The National Labor Review Board on Friday sided with striking school bus drivers and matrons saying the walkout is legal, on the same day that union members lost their health benefits for the first day. NY1's Lindsey Christ filed the following report.

Again and again, the mayor has said he can't make a deal with school bus drivers and monitors because they don't work for him.

"The strike is not against the city," the mayor said Thursday. "It is against the bus companies, and they should be negotiating with them."

But on Friday, the National Labor Relations Board disagreed. The board said the city is, in fact, one of the drivers' primary employers, along with the bus companies.

Even though bus drivers and monitors aren't directly on the city's payroll, the union claimed, and the NLRB agreed, that in many ways, the New York City Department of Education is still their boss because it sets the basic rules drivers work under, such as certification, discipline and seniority.

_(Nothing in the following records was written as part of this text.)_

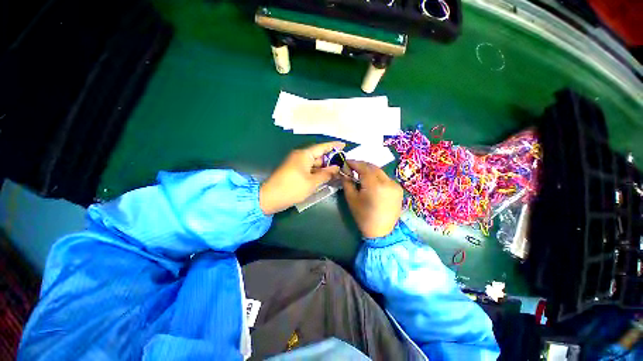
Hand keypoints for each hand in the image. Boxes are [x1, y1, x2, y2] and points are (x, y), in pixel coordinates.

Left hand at [259, 142, 344, 214]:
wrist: (270, 198)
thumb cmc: (293, 188)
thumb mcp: (312, 182)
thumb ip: (326, 174)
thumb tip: (336, 168)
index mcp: (304, 155)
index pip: (322, 147)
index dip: (334, 146)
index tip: (344, 146)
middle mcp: (301, 156)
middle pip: (319, 156)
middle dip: (331, 160)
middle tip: (344, 165)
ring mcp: (297, 164)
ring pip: (315, 163)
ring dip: (325, 168)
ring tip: (338, 173)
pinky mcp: (295, 171)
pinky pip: (309, 169)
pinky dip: (318, 172)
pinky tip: (326, 177)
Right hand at [342, 160, 402, 237]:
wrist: (381, 232)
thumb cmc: (363, 216)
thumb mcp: (351, 199)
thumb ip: (347, 183)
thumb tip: (343, 172)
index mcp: (375, 185)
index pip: (364, 167)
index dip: (354, 163)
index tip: (346, 162)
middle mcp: (388, 182)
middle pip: (373, 167)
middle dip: (361, 165)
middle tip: (352, 167)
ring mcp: (395, 185)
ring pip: (380, 171)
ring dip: (369, 170)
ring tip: (360, 173)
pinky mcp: (398, 189)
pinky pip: (385, 178)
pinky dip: (377, 176)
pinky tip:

In fact, that last one is what the strike is all about: whether the city includes seniority protections in its contracts with the bus companies.

"The Department of Education, under the mayor, is firing our people. They hire our people. They discipline our people," Michael Cordiello, president of Amalgamated Transit Union Local 1181, said Thursday. "They are the ultimate employer here. They want to hide behind the fact that they say they're not, but they are."

On Friday, Cordiello said in a statement that he hoped the NLRB decision would finally convince the mayor to come to the table.

"The mayor has the power to put our drivers and matrons back to work as early as Monday," the statement read.

But a DOE spokesperson said its position remains the same.

"This ruling doesn’t change the fact that the union is recklessly holding our students and city hostage over issues it must settle directly with the bus companies," the spokesperson said.

The bus companies said they're stuck in the middle. They plan to appeal the NLRB ruling and, meanwhile, sit down with the union Tuesday, prepared to negotiate through the night to reach a deal. But the union said that without the mayor at the table, there is no deal to be made.